Biprorshee Das
Advertising

Profile: Sudarshan Banerjee: The Communicator

As he takes up a new role within the Mudra Group as the head of the Ahmedabad-based Ignite Mudra, Banerjee says that advertising and communication were always in the scheme of his chalked-out plans.

Starting out as a copywriter in 1994, Sudarshan Banerjee fuels his passion for brands and communication with as much vigour as he had when he began his career. His foray into advertising began -- fresh out of school -- with a Kolkata-based creative hot shop called Onyx Associates. Doubling up as a servicing executive, as well, laid the foundation for the road ahead. "Client servicing came naturally to me because I am a people's person as it is called today," he quips.

Continuing with Onyx, he finished his graduation, and went for a post-graduate programme in mass communication from Jadavpur University, following it up with an MBA degree in marketing from the Indian Institute of Social Welfare and Business Management.

Profile: Sudarshan Banerjee: The Communicator
"I could have done an MBA in advertising from MICA (Mudra Institute of Communications, Ahmedabad), which was a norm then. The reason I did not do it was because advertising is a part of marketing and I needed to understand the larger marketing sphere in order to get things right," says Banerjee.

While interning with what was then Bates Clarion, Banerjee decided to get a taste of the media side of the business. He joined Zenith Media that later became MEC and then, ZenithOptimedia.

After the Zenith stint that lasted three years, Banerjee joined Grey's media arm Mediacom, in 2002, in Bangladesh, where he was asked to handle account planning, client servicing and media planning. While at Grey, he was exposed to the markets in the sub-continent. He worked on brands such as Coke, GSK, P&G, British American Tobacco, and Emirates' regional business.

The experience came in handy as he moved to MPG, Euro RSCG's media arm, where he handled the Reckitt Benckiser business. "It was rumoured that MPG was about to lose the Reckitt media business. Nobody at that time was willing to touch that job because of the ongoing rumours. What was interesting was that I was interviewed by Reckitt's chairman, Chander Mohan Sethi, before I was interviewed by the agency," he recalls.

With the turnaround in RCI's fortunes, Banerjee was offered a job with OMD in Nigeria to do the same. He turned it down.

Banerjee's next calling came about because of his new-found interest in the new media, digital and blogging space. He joined iContract Mumbai to head its Mumbai operations. Led by S Swaminathan and his vision on direct marketing, Banerjee's stint at iContract came to an end with Swaminathan's exit. Short stints at Saatchi & Saatchi, Bengaluru, and one more at Genesis Advertising in Mumbai followed before he came to Mudra in 2009.

Media, advertising, digital marketing, a plethora of brands and categories -- is he a jack of all trades? Banerjee says there is a reason.

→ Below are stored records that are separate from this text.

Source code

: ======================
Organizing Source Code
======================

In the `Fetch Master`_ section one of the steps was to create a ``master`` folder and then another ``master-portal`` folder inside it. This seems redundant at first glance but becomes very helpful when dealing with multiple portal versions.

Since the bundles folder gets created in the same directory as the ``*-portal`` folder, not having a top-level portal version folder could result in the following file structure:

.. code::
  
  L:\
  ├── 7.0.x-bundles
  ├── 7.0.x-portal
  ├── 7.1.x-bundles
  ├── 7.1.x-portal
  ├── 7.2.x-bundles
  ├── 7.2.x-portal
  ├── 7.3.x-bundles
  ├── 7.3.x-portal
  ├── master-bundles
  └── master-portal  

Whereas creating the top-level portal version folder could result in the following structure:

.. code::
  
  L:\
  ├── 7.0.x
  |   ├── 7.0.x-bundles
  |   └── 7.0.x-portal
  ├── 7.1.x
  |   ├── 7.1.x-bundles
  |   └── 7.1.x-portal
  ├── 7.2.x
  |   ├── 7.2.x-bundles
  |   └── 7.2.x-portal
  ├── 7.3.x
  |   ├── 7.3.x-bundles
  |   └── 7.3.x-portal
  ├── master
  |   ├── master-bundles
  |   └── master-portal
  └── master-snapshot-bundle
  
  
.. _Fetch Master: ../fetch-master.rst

"If you have to run an agency someday, it is best that you know how each division works so that no one takes you for a ride," he says. Banerjee wants to work on the "vision that Madhukar Kamath and Pratap Bose have" -- identifying entrepreneurs and the next wave of brands with the agency that boasts of creating names such as Rasna, Dhara, Krack, Moov and Dermicool.

The active 'social media evangelist' is quite busy on Twitter (his Twitter handle is @additiyom). "Social media is a consumer trend that requires every communication professional to be an active participant if he or she were to engage those consumers. If you intend to let it pass, you might as well pass up communications and marketing as a career," he elaborates.